---------- Stored data ----------

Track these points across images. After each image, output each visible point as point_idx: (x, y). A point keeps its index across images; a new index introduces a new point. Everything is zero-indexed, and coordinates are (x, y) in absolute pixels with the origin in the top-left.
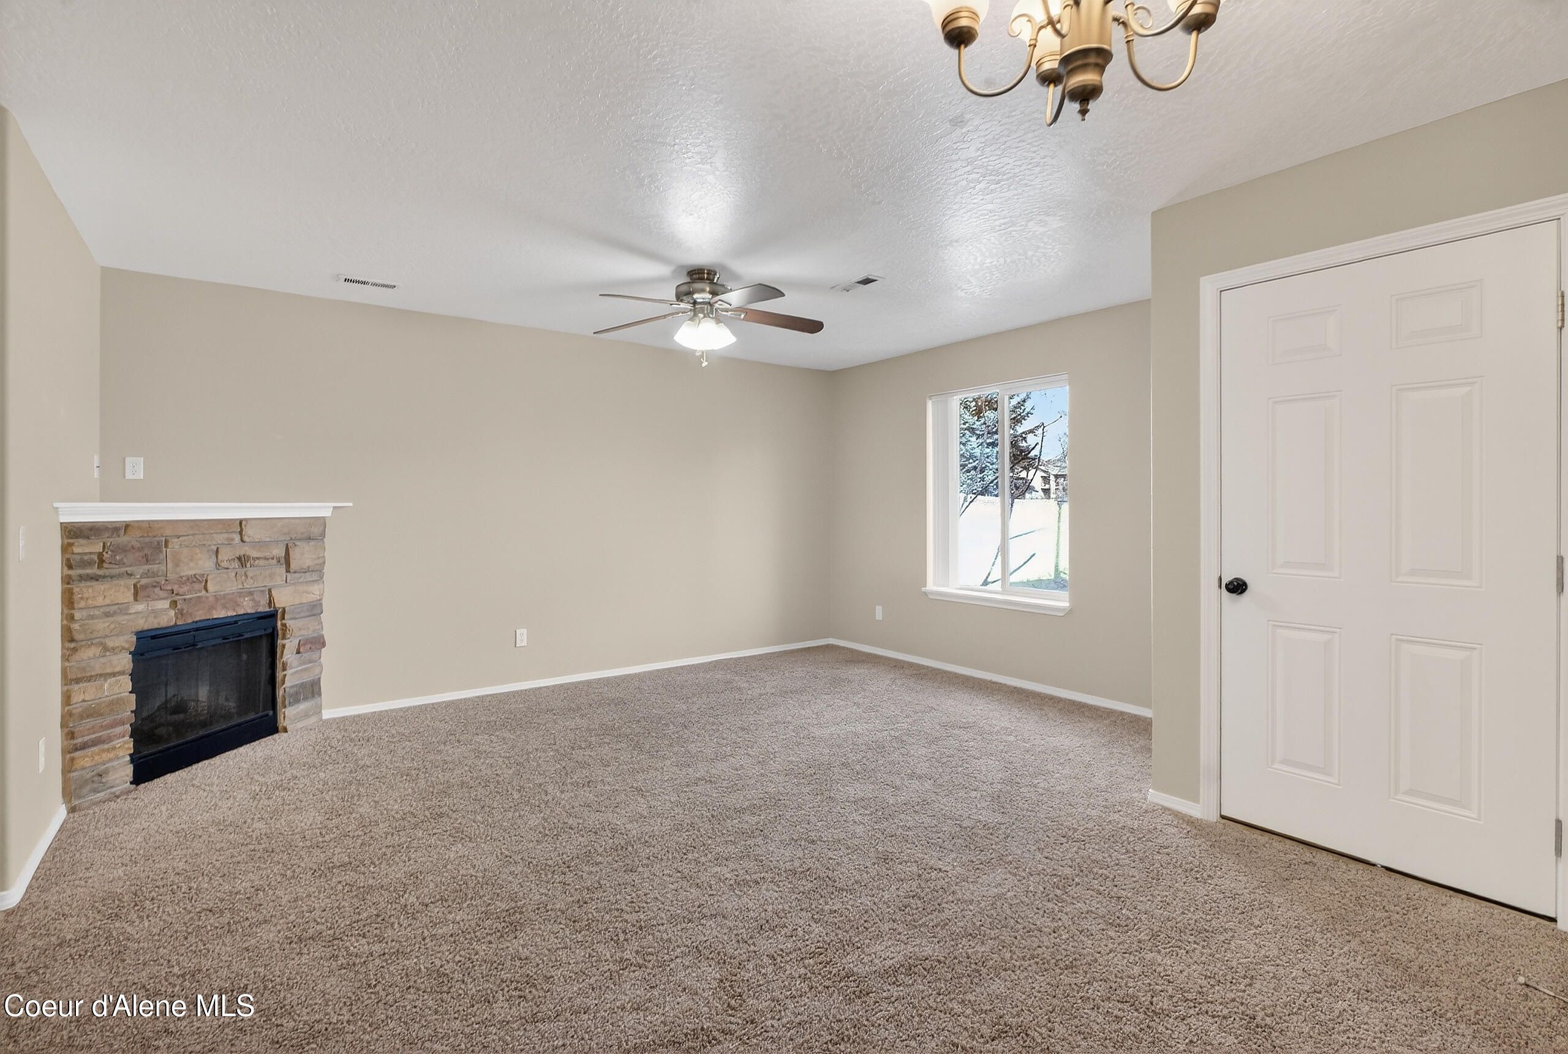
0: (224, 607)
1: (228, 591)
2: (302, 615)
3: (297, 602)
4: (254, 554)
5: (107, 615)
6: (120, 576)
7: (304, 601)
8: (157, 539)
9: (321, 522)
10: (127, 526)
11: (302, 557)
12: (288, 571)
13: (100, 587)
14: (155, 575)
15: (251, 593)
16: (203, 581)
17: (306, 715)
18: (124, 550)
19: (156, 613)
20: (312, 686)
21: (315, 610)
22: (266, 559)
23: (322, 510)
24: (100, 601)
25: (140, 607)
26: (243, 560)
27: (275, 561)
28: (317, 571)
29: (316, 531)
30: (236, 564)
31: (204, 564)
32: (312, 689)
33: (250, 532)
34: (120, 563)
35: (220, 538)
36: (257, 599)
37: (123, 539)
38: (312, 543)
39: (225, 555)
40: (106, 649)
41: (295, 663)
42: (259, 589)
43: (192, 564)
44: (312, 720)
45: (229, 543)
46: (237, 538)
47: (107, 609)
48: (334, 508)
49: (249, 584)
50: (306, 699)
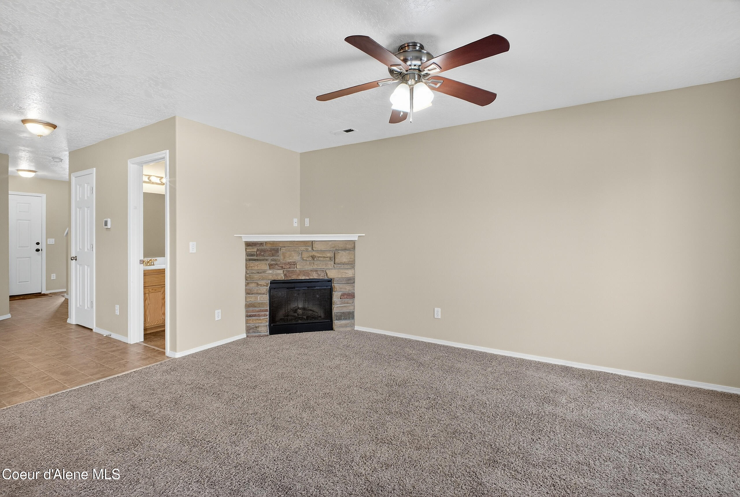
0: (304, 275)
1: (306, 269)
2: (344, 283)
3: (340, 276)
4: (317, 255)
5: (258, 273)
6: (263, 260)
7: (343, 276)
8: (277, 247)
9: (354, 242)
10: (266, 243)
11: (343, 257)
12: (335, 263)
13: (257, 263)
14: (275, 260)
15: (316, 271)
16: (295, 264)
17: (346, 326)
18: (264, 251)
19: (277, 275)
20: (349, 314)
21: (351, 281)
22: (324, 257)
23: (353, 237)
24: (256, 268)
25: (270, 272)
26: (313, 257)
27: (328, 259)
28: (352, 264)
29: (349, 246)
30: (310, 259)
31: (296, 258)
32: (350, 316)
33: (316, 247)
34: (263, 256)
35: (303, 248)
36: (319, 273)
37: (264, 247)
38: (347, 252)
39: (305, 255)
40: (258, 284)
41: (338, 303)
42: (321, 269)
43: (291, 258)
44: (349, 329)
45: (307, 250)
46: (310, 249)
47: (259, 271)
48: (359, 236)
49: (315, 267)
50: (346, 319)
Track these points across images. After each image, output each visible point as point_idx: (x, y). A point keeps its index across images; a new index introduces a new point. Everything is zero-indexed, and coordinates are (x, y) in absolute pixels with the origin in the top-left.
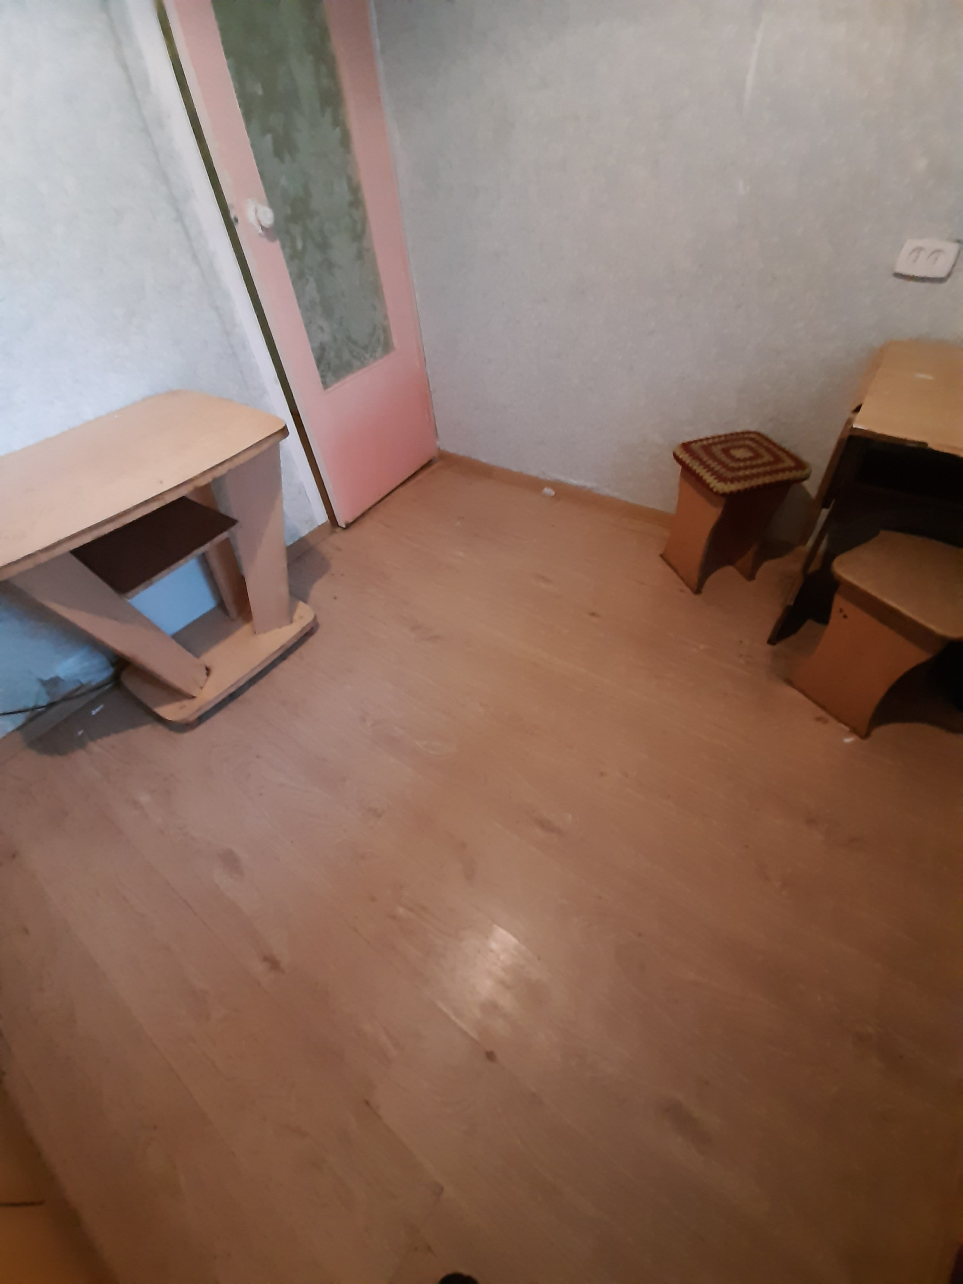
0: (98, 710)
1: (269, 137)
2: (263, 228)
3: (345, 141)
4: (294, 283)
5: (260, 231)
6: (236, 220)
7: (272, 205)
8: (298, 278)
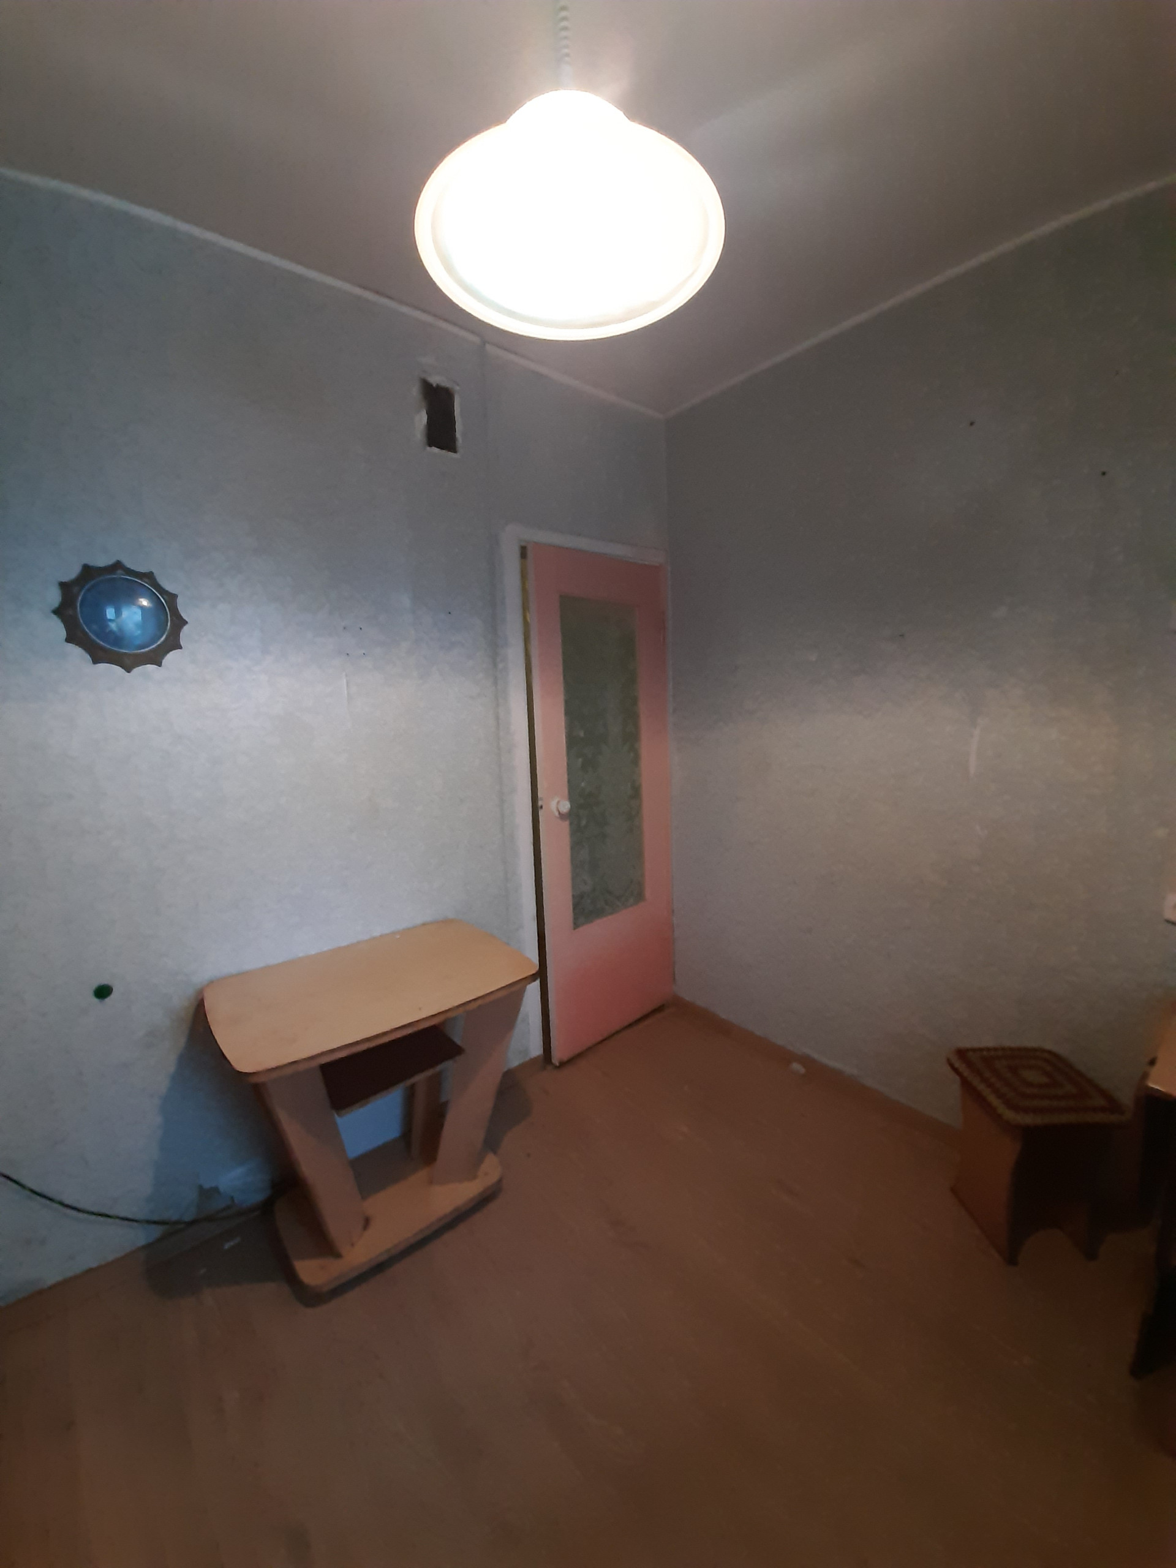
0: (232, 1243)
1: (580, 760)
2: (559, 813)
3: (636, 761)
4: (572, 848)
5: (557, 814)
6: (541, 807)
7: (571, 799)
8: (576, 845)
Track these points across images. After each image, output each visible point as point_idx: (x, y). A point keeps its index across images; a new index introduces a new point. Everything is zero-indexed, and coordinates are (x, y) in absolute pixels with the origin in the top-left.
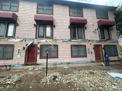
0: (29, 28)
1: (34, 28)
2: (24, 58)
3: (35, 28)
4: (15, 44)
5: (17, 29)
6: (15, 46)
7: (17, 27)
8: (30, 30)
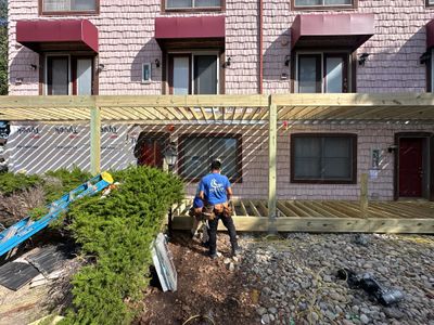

----------

* **What the exercise asks**
Could you rewrite all of the lines above with "absolute pixels" swapped for "image pixels" and nothing else changed, leaving the pictures out?

* **Task output**
Track these points across images. After each image, output each visible point as point_idx: (x, y). A point keeps its index across images; a new index introduces a new point. Everything is zero-indexed, and coordinates are (x, y) in image pixels with the origin in the top-left.
0: (224, 607)
1: (228, 591)
2: (302, 615)
3: (297, 602)
4: (254, 554)
5: (107, 615)
6: (120, 576)
7: (304, 601)
8: (157, 539)
9: (321, 522)
10: (127, 526)
11: (302, 557)
12: (288, 571)
13: (100, 587)
14: (155, 575)
15: (251, 593)
16: (203, 581)
17: (306, 715)
18: (124, 550)
19: (156, 613)
20: (312, 686)
21: (315, 610)
22: (266, 559)
23: (322, 510)
24: (100, 601)
25: (140, 607)
26: (243, 560)
27: (275, 561)
28: (317, 571)
29: (316, 531)
30: (236, 564)
31: (204, 564)
32: (312, 689)
33: (250, 532)
34: (120, 563)
35: (220, 538)
36: (257, 599)
37: (123, 539)
38: (312, 543)
39: (225, 555)
40: (106, 649)
41: (295, 663)
42: (259, 589)
43: (192, 564)
44: (312, 720)
45: (229, 543)
46: (237, 538)
47: (107, 609)
48: (334, 508)
49: (249, 584)
50: (306, 699)
0: (304, 275)
1: (306, 269)
2: (344, 283)
3: (340, 276)
4: (317, 255)
5: (258, 273)
6: (263, 260)
7: (343, 276)
8: (277, 247)
9: (354, 242)
10: (266, 243)
11: (343, 257)
12: (335, 263)
13: (257, 263)
14: (275, 260)
15: (316, 271)
16: (295, 264)
17: (346, 326)
18: (264, 251)
19: (277, 275)
20: (349, 314)
21: (351, 281)
22: (324, 257)
23: (353, 237)
24: (256, 268)
25: (270, 272)
26: (313, 257)
27: (328, 259)
28: (352, 264)
29: (349, 246)
30: (310, 259)
31: (296, 258)
32: (350, 316)
33: (316, 247)
34: (263, 256)
35: (303, 248)
36: (319, 273)
37: (264, 247)
38: (347, 252)
39: (305, 255)
40: (258, 284)
41: (338, 303)
42: (321, 269)
43: (291, 258)
44: (349, 329)
45: (307, 250)
46: (310, 249)
47: (259, 271)
48: (359, 236)
49: (315, 267)
50: (346, 319)
Track these points across images. After each image, output each visible point as point_idx: (x, y). A point keeps its index across images; a new index introduces a new point. Everything is zero-indexed, and coordinates are (x, y) in image pixels with the origin in the top-left.
0: (98, 710)
1: (269, 137)
2: (263, 228)
3: (345, 141)
4: (294, 283)
5: (260, 231)
6: (236, 220)
7: (272, 205)
8: (298, 278)
0: (232, 1243)
1: (580, 760)
2: (559, 813)
3: (636, 761)
4: (572, 848)
5: (557, 814)
6: (541, 807)
7: (571, 799)
8: (576, 845)
Track these points across images. After each image, output each visible point as point_idx: (x, y). A point keeps its index across images; a new index introduces a new point. Everything is zero-indexed, and coordinates are (x, y) in image pixels with the origin in the top-left.
0: (29, 28)
1: (34, 28)
2: (24, 58)
3: (35, 28)
4: (15, 44)
5: (17, 29)
6: (15, 46)
7: (17, 27)
8: (30, 30)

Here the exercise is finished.